Yes CR, Goonhilly links to SeaMeWe 3, which comes ashore at Kuggar just down the road.

Daniele Mandelli
Daniele Mandelli
3 months ago
Reply to  ChariotRider

And as for the Satellite Tracking Station, Goonhilly is the very reason for GCHQ Bude’s existence further north!

john
john
3 months ago
Reply to  ChariotRider

Thanks for the link. I will keep a close eye on this.

Spyinthesky
Spyinthesky
3 months ago
Reply to  ChariotRider

Some tv programme recently mentioned that the location of the two are not unrelated. Indeed till recentry I hadn’t realised that some 3/4 of Internet traffic still goes through under sea cables let alone telephony.

Dern
Dern
3 months ago
Reply to  ChariotRider

Optimistic, at the moment the only project that could realisitically look at launching from there would be Virgin’s LauncherOne, and atm I think they’re only flying out of Mojave.

ChariotRider
ChariotRider
3 months ago
Reply to  Dern

Hi Dern, If you look at the website and the Twitter at the bottom you will see that Virgin Orbital have signed some sort of agreement with Cornwall Spaceport and are aiming to launch in Q1 2022. So the Spaceport will need to be open by mid 2021 ish to prepare for the launch. As I said above Newquay is a new airport with long runways (surprisingly long for a small regional airport), so much of the infrastructure is already in place it seems. So yes Virgin Orbital would be the launch customer for the Spaceport but you have to… Read more »

Dern
Dern
3 months ago
Reply to  ChariotRider

I’ve seen that, however Virigin Orbital (who operates Launcher One) has no concrete plans to use anywhere outside the US at the moment, just a vague ambition to launch anywhere besides Mojave and possibly Kenned. Everywhere else seems to be an ambition or wish list.

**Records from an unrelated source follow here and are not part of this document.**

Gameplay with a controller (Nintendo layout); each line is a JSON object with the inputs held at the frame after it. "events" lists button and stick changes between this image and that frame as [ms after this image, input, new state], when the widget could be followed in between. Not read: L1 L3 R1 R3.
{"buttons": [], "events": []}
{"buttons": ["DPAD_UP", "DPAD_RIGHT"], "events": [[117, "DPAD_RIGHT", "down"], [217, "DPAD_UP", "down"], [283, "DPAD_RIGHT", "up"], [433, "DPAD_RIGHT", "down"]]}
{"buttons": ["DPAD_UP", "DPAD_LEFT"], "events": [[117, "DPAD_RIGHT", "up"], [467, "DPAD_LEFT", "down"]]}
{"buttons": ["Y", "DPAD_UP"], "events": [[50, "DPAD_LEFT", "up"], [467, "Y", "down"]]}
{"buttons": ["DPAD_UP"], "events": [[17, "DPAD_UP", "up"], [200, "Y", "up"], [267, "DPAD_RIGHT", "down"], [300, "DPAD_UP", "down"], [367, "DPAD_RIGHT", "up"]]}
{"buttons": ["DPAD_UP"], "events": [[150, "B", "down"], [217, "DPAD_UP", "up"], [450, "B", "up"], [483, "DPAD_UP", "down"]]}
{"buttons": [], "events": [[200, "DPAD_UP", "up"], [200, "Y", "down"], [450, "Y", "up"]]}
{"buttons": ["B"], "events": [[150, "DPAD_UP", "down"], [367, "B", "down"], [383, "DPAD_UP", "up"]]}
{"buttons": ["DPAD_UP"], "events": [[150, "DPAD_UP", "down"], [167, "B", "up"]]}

My biggest skeptisism is I don’t see why anyone would pay to ship a Launcher One rocket to Cornwall for a launch when launch sites are much close to the production line in California.

Daveyb
Daveyb
3 months ago
Reply to  ChariotRider

Newquay is not a new airport, it been in use since WW2, formally known as RAF St. Mawgan. The runway used to be one of the longest in the UK at 2,744m, but has been surpassed by most of the main airports now. Even Heathrow (2.42 miles) is longer than Boscombe (2 miles) and Elvington (1.9miles) now which were earmarked as emergency landing runways for the Shuttle.

Benjamin Rule
Benjamin Rule
3 months ago

‘as we work towards the UK’s first satellite launch.’

The first satellite launched by the UK was Prospero in 1971. Launched on a Black Arrow rocket. It’s still up there.
https://en.m.wikipedia.org/wiki/Prospero_(satellite)

ChariotRider
ChariotRider
3 months ago
Reply to  Benjamin Rule

Yeh, I noticed that. I guess ignoring history is convenient for someone’s ego 🙂

Daveyb
Daveyb
3 months ago
Reply to  ChariotRider

As seen i recent events, if history does not meet your way of thinking or gets in the way of your PR, erase it and replace it with something of your own design.

Spyinthesky
Spyinthesky
3 months ago
Reply to  Benjamin Rule

Yes that did prick a nerve with me too a bit like leaving Colossus out of the history of programmable computing. Lots of high value work went into that programme far too much to simply be historically classified as bin worthy.